One former FDA official who spoke to CNBC on the condition of anonymity to speak freely called this the worst type of regulatory uncertainty, because companies say they are being told one thing then experiencing another.
Analysts point to several other companies they’re watching, including Dyne Therapeutics, which is advancing a drug for Duchenne muscular dystrophy; Taysha Gene Therapies, which is developing a gene therapy for Rett syndrome; Wave Life Sciences, which is working on a treatment for a liver condition; and Lexeo Therapeutics, which is developing a gene therapy for Friedreich Ataxia. All of those companies’ stocks are down this year.
A Dyne spokesperson said the company has maintained a frequent, positive and collaborative dialogue with a consistent set of reviewers over the past 18 months, and that it’s confident in its development strategy and path forward based on the strength of its clinical results, rigor of its trial design and continued engagement with the FDA. Taysha, Wave and Lexeo declined to comment.
One looming decision that Stifel analyst Paul Matteis is tracking is a drug candidate from Denali Therapeutics for Hunter syndrome, a rare disease that causes physical defects like hearing loss and joint problems, as well as cognitive issues. The company’s application for accelerated approval relies on a trial that wasn’t randomized and data showing the drug decreases levels of a biomarker associated with the condition.
To Matteis, the dataset is harder to argue with than UniQure’s, and there’s not much risk with the technology used.
“So if they don’t approve that, I don’t know,” Matteis said. “I mean, I already think there’s been a pretty significant change in the regulatory standard of rare disease, but if they don’t approve Denali, if I was at a company I’d almost be saying to myself, ‘Can we really be confident in running an open-label study?'”
In a statement to CNBC, Denali Therapeutics CEO Ryan Watts said the company continues having constructive discussions with the FDA, and it’s confident in the strength of the data package it submitted. The FDA delayed its review of the application by three months and is now expected to decide by April 5.
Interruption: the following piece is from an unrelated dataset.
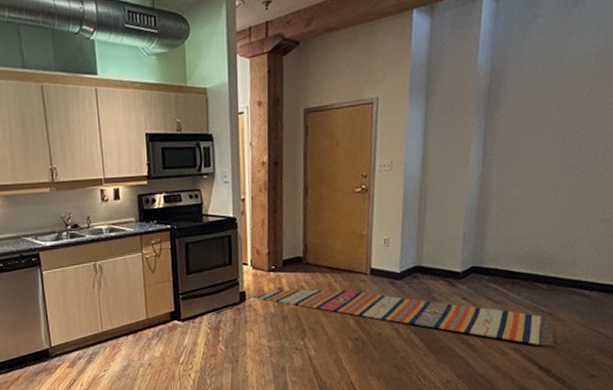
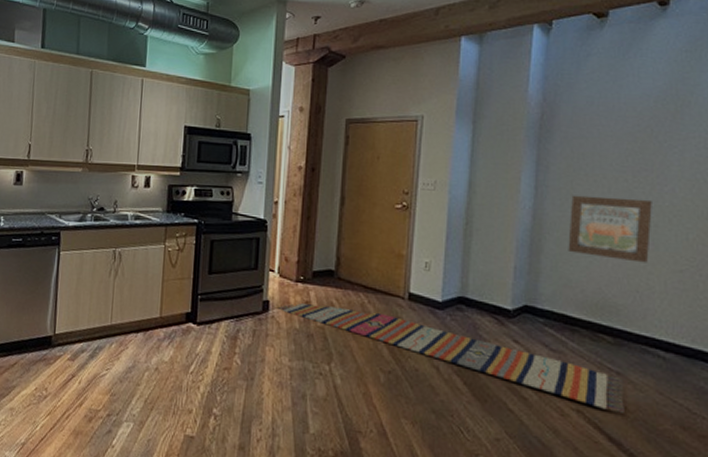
wall art: none [511,157,587,216] -> present [568,195,652,263]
Some investors feel a clash between the flexibility FDA leaders like Commissioner Marty Makary are pledging publicly and the recent decisions the agency has made, said RBC Capital Markets’ Issi. That’s leading some to discount the probability of success for companies whose paths to the market rely on some level of flexibility in the data the agency will accept, said Stifel’s Matteis.
For companies whose data are straightforward, the path looks clear, said Christiana Bardon, managing partner of MPM BioImpact. The question to her is how much the FDA should accelerate the process to bring drugs to patients as rapidly as possible for diseases with massive unmet needs.
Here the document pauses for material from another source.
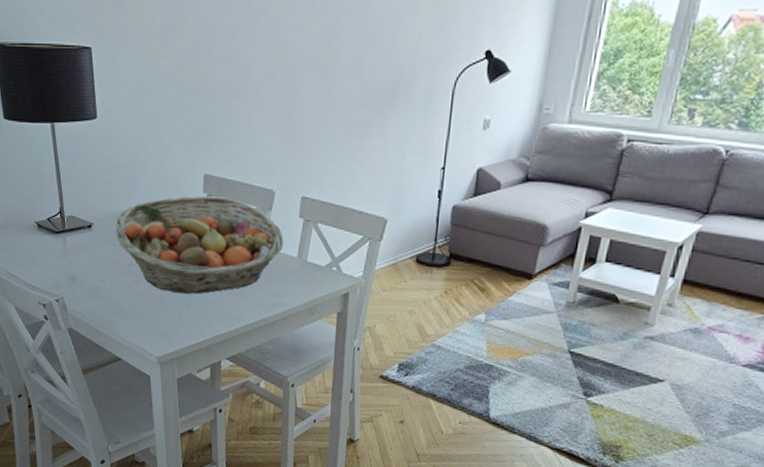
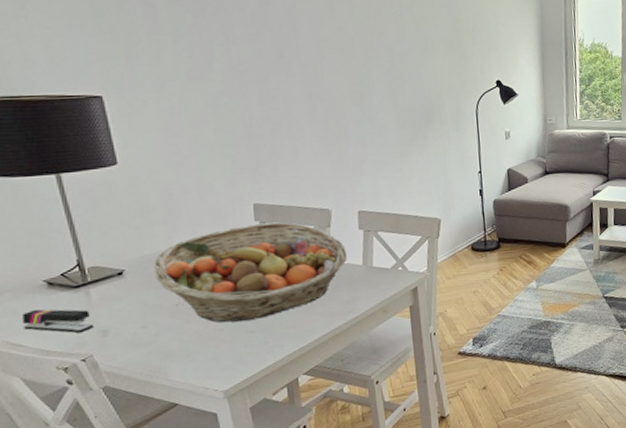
stapler: none [19,246,67,275] -> present [22,309,94,333]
One senior FDA official, speaking to reporters Thursday on the condition of anonymity to speak freely, said the FDA hasn’t changed its position that biomarkers reasonably likely to predict efficacy can and will get accelerated approval, and that non-randomized data can get full approval. To this official, the bar is clear.
“If you make a treatment for Alzheimer’s or Huntington’s, and you take someone who’s severely ill and you give them that therapy, and they start doing better immediately and dramatically,” the official said. “You take someone in a nursing home with Alzheimer’s, and then they walk out of it, or somebody with end-stage Huntington’s, and they suddenly have no symptoms of Huntington’s, you will get a full regulatory approval with two or three patients.
“We only ask for randomized data when a condition is heterogeneous, when the will to believe is strong, when the therapy is invasive or potentially harmful, when the effect size is difficult to detect, and when the possibility you are fooling yourself is high,” the official added.